Nur 10–12 % der Haushalte in Deutschland haben einen Glasfaseranschluss. Warum das so wenig ist und warum das in Schleswig-Holstein mit 53 % viel mehr ist, darüber habe ich beim WebMontags Talk mit Glasfaser-Planer Christoph Bechtel gesprochen.
In Südkorea sind über 80 % der Breitband-Anschlüsse mit Glasfaser. In den globalen Ranglisten ist Deutschland immer auf den hinteren Plätzen. Für Christoph Bechtel gibt es dafür mehrere Gründe:
- Das Telekommunikationsnetz in Deutschland ist bereits sehr gut. Basierend auf dem Telefonnetz und dem Kabelfernsehen sind bisher Übertragungsraten möglich, die den meisten Ansprüchen genügen. Der Handlungsdruck ist in vielen Teilen des Landes nicht so hoch dadurch. Das ist in Ländern anders, die kein gutes Netz hatten. Die haben dann gleich auf Glasfaser gesetzt.
- In Deutschland muss alles seine Ordnung haben. In anderen Ländern werden Glasfaser-Leitungen auch oberirdisch verlegt werden – Christoph Bechtel sagt, „in die Bäume gehängt“. In Deutschland werden sie in der Regel unterirdisch verlegt – es sei denn der Untergrund ist solider Fels.
Glasfaser ist die Zukunftstechnologie
Nun hat aber Glasfaser den Vorteil, dass es eine zukunftsfeste Technologie ist. Zugegeben: Was die Telekom aus dem 100 Jahre alten Kupferkabel herausholt, ist erstaunlich. Aber die Technik wird immer aufwendiger. Beim Internet über das Kabelfernsehen teilt man sich die Bandbreite immer mit seinen Nachbarn, so dass das Video auch mal ruckeln kann, wenn gerade die ganze Nachbarschaft Videos schaut.
In Schleswig-Holstein hat die Landesregierung 2013 entschieden, dass Breitbandausbau ausschließlich Glasfaser zu bedeuten hat.

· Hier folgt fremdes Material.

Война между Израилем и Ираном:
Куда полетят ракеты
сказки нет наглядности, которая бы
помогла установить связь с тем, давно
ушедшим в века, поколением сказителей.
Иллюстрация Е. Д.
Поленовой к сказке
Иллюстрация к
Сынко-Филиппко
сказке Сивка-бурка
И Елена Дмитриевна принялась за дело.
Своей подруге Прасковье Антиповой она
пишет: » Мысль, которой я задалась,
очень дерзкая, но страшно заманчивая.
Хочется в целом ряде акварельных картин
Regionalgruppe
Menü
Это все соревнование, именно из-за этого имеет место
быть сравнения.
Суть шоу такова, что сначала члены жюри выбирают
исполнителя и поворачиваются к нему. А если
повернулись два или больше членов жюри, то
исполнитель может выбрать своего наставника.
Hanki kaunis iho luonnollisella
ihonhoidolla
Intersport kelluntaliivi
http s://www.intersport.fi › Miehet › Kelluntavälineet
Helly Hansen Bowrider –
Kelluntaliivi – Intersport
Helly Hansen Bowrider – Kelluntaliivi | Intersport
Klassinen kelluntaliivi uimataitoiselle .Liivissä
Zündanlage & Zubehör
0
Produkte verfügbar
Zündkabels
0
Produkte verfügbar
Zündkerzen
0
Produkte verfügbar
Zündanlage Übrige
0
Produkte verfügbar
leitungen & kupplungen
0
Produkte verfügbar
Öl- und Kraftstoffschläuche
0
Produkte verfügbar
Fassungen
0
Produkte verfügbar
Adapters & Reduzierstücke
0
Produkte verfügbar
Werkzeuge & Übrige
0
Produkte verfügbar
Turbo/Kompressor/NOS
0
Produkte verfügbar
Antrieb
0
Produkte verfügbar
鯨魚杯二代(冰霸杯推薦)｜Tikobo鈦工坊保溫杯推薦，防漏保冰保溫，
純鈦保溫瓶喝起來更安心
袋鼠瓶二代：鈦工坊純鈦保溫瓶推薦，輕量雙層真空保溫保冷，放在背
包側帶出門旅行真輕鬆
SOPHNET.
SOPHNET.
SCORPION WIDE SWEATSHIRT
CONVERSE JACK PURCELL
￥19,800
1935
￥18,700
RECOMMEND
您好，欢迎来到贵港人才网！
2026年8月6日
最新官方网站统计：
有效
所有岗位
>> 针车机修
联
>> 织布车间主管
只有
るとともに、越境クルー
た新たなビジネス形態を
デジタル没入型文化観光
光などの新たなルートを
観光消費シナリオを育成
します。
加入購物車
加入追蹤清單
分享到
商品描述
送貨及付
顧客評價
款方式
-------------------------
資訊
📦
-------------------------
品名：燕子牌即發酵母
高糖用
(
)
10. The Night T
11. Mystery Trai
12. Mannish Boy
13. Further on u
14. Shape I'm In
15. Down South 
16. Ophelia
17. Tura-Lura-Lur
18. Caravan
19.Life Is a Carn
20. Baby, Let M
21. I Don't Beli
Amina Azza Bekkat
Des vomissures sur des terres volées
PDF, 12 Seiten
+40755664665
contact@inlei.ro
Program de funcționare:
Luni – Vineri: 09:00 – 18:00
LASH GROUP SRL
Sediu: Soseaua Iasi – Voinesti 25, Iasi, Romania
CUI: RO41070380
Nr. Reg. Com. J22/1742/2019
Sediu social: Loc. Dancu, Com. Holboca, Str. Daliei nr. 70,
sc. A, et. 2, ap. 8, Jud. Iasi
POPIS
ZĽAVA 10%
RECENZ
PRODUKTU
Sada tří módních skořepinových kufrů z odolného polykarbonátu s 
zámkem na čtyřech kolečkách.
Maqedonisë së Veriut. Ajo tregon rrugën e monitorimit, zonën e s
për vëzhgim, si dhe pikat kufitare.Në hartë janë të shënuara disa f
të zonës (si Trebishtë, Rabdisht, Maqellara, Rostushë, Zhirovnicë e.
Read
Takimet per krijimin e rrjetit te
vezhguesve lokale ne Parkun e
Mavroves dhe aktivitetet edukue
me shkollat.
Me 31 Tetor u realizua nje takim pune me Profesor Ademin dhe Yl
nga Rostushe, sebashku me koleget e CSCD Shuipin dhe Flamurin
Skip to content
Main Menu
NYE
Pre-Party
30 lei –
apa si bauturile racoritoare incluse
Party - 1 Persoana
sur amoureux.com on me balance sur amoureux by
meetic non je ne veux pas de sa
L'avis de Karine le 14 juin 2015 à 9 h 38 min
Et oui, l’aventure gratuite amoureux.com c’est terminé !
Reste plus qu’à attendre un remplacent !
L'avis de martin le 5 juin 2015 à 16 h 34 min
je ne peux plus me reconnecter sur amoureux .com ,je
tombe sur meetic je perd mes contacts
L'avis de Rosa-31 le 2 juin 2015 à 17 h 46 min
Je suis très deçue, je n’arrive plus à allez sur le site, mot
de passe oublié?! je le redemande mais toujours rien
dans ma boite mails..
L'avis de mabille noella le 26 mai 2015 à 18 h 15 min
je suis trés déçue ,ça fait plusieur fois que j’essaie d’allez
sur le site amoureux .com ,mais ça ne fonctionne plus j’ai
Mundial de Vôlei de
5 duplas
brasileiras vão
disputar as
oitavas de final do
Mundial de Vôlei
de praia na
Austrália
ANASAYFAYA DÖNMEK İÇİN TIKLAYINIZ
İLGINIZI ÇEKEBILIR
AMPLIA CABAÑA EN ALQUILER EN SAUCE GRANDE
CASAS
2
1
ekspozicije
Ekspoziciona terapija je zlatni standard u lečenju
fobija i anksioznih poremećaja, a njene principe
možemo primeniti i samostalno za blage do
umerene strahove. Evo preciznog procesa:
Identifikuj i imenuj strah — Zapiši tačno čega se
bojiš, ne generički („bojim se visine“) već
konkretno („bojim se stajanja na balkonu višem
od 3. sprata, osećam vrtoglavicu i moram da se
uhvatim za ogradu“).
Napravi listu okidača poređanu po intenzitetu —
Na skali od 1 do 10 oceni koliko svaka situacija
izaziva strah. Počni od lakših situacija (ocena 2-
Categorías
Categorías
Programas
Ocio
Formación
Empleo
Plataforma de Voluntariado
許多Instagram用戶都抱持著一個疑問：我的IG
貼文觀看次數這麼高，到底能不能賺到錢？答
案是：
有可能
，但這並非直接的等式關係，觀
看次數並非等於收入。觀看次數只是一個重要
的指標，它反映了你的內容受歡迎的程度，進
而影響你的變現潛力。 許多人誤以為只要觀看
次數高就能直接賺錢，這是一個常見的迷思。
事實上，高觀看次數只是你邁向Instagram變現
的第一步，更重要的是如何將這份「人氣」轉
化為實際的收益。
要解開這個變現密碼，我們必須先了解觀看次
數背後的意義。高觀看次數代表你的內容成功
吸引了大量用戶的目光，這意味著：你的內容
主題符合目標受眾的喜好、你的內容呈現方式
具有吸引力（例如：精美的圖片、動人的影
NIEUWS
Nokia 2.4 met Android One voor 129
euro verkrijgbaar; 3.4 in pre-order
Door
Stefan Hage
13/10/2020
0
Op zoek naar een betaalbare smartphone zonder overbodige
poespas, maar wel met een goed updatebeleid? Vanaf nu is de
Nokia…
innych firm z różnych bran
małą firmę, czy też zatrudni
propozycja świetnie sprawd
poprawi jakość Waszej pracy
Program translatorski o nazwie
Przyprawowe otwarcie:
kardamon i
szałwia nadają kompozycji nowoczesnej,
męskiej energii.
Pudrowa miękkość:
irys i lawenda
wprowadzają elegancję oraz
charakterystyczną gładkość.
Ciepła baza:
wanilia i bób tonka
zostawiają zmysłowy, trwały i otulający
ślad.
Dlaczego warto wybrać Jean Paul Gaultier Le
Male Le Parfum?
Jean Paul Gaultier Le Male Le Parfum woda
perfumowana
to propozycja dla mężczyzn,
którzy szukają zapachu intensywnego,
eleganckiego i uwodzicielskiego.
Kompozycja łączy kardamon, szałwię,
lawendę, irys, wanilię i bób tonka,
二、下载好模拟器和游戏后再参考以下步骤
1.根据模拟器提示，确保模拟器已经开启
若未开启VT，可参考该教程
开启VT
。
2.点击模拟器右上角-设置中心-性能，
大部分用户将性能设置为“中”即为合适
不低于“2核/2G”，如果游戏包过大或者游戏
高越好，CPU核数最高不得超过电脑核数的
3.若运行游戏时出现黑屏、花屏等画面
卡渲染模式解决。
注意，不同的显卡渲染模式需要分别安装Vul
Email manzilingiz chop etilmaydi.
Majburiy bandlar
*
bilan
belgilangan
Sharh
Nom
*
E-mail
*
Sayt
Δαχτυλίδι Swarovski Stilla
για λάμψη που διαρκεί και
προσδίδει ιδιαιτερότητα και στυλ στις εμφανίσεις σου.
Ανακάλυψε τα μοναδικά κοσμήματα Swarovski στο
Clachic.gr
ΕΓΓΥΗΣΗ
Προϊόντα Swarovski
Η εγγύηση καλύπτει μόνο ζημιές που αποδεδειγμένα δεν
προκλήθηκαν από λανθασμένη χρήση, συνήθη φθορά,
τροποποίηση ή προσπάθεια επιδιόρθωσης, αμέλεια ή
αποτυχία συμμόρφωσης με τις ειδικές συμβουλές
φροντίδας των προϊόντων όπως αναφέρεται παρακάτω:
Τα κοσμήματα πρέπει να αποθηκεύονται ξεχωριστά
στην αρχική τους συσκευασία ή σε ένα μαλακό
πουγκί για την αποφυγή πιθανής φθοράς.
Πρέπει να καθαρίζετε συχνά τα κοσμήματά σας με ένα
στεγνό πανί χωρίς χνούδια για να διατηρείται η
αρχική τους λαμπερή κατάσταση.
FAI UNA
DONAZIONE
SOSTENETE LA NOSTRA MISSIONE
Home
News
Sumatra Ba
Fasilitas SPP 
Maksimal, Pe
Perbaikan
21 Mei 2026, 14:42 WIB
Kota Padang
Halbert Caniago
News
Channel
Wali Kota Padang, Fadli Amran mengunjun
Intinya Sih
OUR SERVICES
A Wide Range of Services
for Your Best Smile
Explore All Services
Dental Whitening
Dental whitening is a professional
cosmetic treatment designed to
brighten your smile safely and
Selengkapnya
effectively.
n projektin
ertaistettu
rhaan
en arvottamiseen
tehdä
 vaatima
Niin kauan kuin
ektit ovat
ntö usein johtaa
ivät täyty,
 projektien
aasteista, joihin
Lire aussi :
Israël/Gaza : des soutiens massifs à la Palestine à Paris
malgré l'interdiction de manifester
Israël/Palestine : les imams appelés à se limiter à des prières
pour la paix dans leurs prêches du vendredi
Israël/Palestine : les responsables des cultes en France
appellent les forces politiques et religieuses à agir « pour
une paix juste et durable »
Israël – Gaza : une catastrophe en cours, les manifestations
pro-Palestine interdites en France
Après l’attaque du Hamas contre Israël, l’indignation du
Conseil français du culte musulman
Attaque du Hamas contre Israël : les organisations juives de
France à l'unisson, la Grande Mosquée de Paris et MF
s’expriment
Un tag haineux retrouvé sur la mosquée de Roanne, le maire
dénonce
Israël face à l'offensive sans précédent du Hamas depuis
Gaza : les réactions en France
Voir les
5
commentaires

Andere Regierungen setzten Bandbreitenziele: 50 Mbit oder 100 Mbit für alle – egal welche Technologie das erreicht. Die SPD-geführte Regierung in Kiel setzte auf Glasfaser. Damit wären alle Ziele erreichbar.
Seither wird fleißig ausgebaut. Auf der Website des Breitbandkompetenzzentrums Schleswig-Holstein heißt es:
„vor 53% der Hausadressen liegt eine Glasfaserleitung und 38% der Hausadressen sind bereits angeschlossen“
Diese Zahlen steigen von Monat zu Monat, weil sich die meisten Kommunen selbst darum kümmern. Christoph Bechtel erklärt, dass die Kommunen selbst kein Glasfasernetz bauen dürfen, weil sie dann am Markt agieren würden. Aber sie dürfen Unternehmen besitzen, die das tun. Das sind entweder die örtlichen Stadtwerke oder mehrere kleine Kommunen tun sich zusammen zu einem Zweckverband, der den Ausbau übernimmt.
In der Regel gibt es zunächst eine Vermarktungsphase. Alle Einwohner werden gefragt, ob sie Glasfaser haben wollen. Wenn 30 % zugesagt haben, reicht das. Dann wird gebaut. Es wird dann das Netz so gebaut, als hätten 100 % zugesagt. Wenn Christoph Bechtel ein Netz plant, dann bekommt jedes Grundstück eine Glasfaser gelegt – auch Baulücken.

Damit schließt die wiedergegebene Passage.